• Set problem: Please restate the haunted house thread word for word, starting at "From the outside, it" and ending at "up the fear.".

• Source excerpt:
# New and unique ways to scare people



## Spartan005 (Mar 13, 2007)

Well it's official that next year I'll be doing another haunt which had me looking up the best scares in haunted houses. I'm trying to avoid the "boo" scares as much as I can and instead inflict some actual fear into people 

I went to a haunt last night that had two claustrophobia tunnels... where you had to push yourself through a very tight space in order to get out. Whats funny is that out of all the set design, special effects, and animatronics scattered throughout the maze.... that simple idea was the coolest and scariest part of the entire house. (Off topic - anyone know how to do it?) 

Anyway, does anyone else know of some other unique ways to scare people? Any ideas are appreciated


----------



## SilentScream (Oct 13, 2009)

I have implemented a 30 foot claustrophobia tunnel in my haunt this year, with great results from the poor employees I have tested it on. 

From the outside, it looks like a large hallway of consistent height (roughly 12' tall). Once you reach the inside, there is a secondary set of walls made of wire that gradually decreases the walking area until the patrons are crouched down, brushing shoulders in a TINY walkway. Being forced into an uncomfortable position, especially one that feels particularly vulnerable, is extremely effective at amping up the fear. 

Throw in some motion activated strobes (or in my case, a bladeless table saw) and you have a great effect that works itself.


----------



## twilightmafia09 (Jul 21, 2009)

Cool idea!


----------



## Creeper (Nov 7, 2008)

I found this one and used it last year. Kinda different scare but it was the hit of my haunt last year. People keep asking me if I'm going to do it again but I'm going to wait a couple of years to bring it back out.

http://www.scaryguys.com/bigmouth.htm

Looking at your original post I see you may not like it since it is still pretty much a boo scare.


----------



## joker (Sep 25, 2007)

Long dark hallways help build anticipation.


----------



## twilightmafia09 (Jul 21, 2009)

Show light or have the're attention in one direction then having something come out the other direction


----------

Extracted data entries:
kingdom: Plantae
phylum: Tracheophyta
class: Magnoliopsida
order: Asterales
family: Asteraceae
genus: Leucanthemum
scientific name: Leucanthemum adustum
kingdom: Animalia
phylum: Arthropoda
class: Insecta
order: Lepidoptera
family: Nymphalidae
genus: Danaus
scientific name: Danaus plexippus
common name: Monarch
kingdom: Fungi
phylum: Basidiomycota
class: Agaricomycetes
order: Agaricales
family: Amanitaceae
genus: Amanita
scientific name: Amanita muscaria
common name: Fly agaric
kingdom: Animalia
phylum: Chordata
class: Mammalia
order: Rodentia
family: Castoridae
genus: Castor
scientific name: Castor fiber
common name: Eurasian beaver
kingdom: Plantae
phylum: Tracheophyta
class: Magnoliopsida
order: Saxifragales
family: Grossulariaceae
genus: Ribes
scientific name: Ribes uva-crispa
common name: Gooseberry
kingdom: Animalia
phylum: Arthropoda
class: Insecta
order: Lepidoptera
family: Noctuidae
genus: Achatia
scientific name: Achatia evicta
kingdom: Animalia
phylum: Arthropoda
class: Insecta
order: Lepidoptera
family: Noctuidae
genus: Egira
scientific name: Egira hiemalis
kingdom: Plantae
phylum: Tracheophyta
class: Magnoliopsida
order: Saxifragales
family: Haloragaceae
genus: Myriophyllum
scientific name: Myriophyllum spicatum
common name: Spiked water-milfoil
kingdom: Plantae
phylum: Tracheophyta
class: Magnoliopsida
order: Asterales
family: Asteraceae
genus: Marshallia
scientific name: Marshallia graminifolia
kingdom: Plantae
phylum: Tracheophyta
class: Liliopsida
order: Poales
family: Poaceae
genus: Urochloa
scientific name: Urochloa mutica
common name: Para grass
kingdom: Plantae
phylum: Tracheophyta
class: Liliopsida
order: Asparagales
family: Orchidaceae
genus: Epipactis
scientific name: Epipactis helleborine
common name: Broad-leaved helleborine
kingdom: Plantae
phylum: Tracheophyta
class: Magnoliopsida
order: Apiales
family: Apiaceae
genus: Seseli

• Finished answer:
From the outside, it looks like a large hallway of consistent height (roughly 12' tall). Once you reach the inside, there is a secondary set of walls made of wire that gradually decreases the walking area until the patrons are crouched down, brushing shoulders in a TINY walkway. Being forced into an uncomfortable position, especially one that feels particularly vulnerable, is extremely effective at amping up the fear.